Exercise goal
Please pull every line of text from the items below, word for word, and leave the pictures out of your answer.

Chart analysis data
━━━
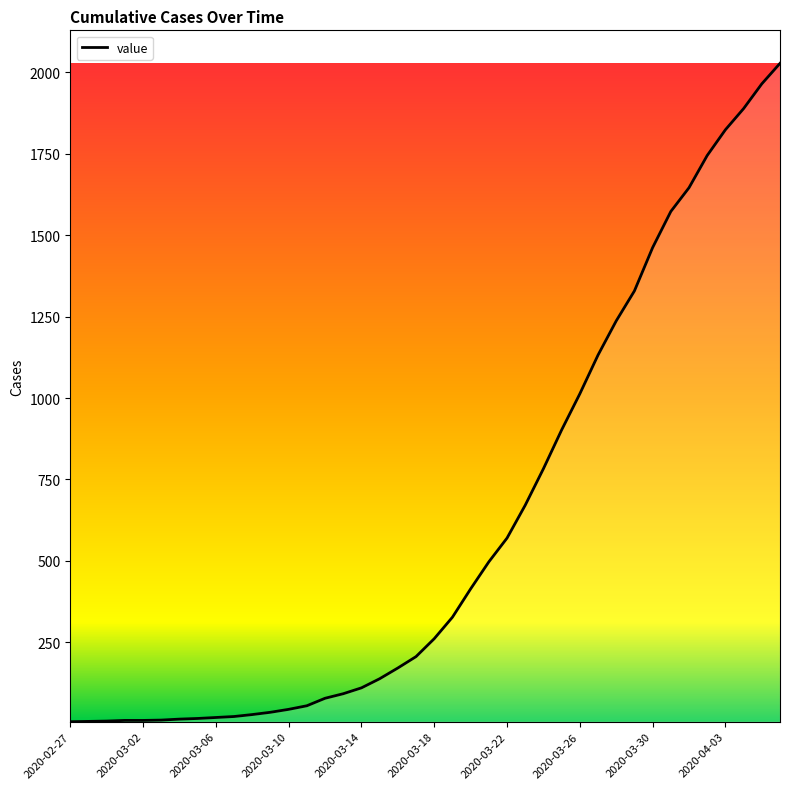

What is the maximum value shown in the chart?

2028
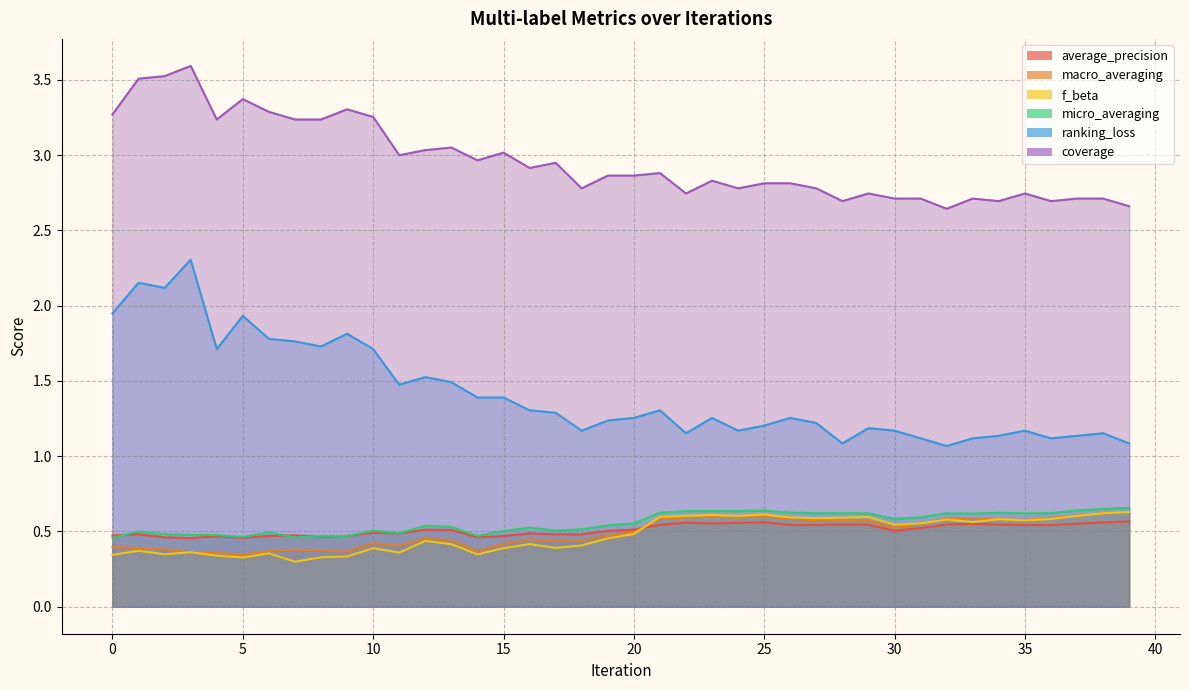

How many intersections are there between average_precision and f_beta?

1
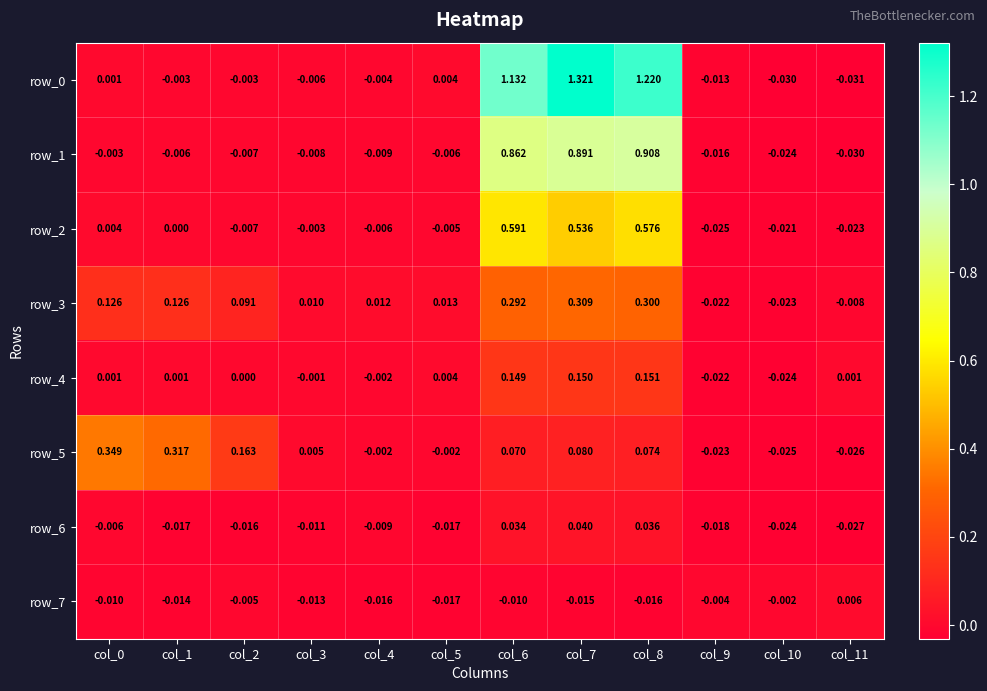

Is the value of row_7 at col_2 greater than the value of row_6 at col_0?

Yes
━━━
Exercise answer
What is the maximum value shown in the chart?

2028

How many intersections are there between average_precision and f_beta?

1

Is the value of row_7 at col_2 greater than the value of row_6 at col_0?

Yes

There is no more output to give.